◆ WORK INSTRUCTIONS:
Reproduce every one of the lines below word for word, leaving out the pictures.

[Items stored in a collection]
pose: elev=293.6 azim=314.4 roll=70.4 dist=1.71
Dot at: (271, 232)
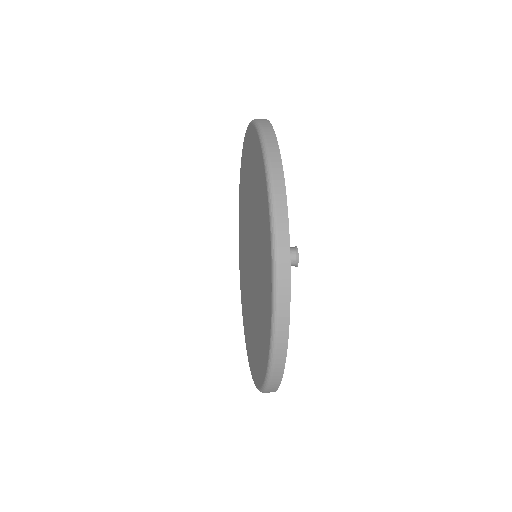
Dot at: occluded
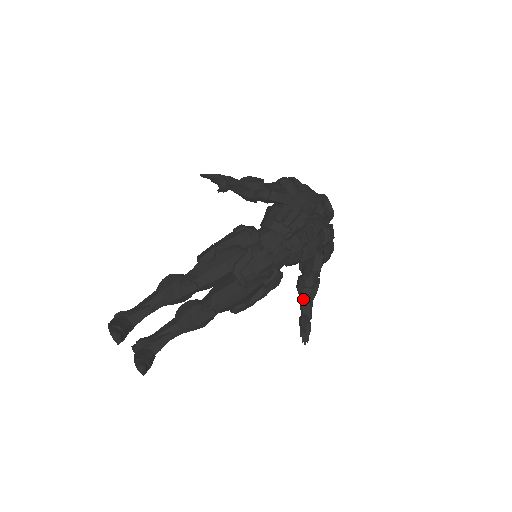
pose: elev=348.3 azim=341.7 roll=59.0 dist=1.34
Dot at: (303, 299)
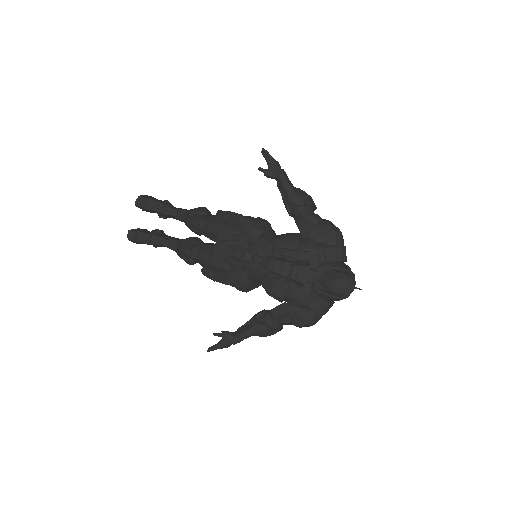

◆ SOLVED EXERCISE:
pose: elev=293.6 azim=314.4 roll=70.4 dist=1.71
Dot at: (271, 232)
Dot at: occluded
pose: elev=348.3 azim=341.7 roll=59.0 dist=1.34
Dot at: (303, 299)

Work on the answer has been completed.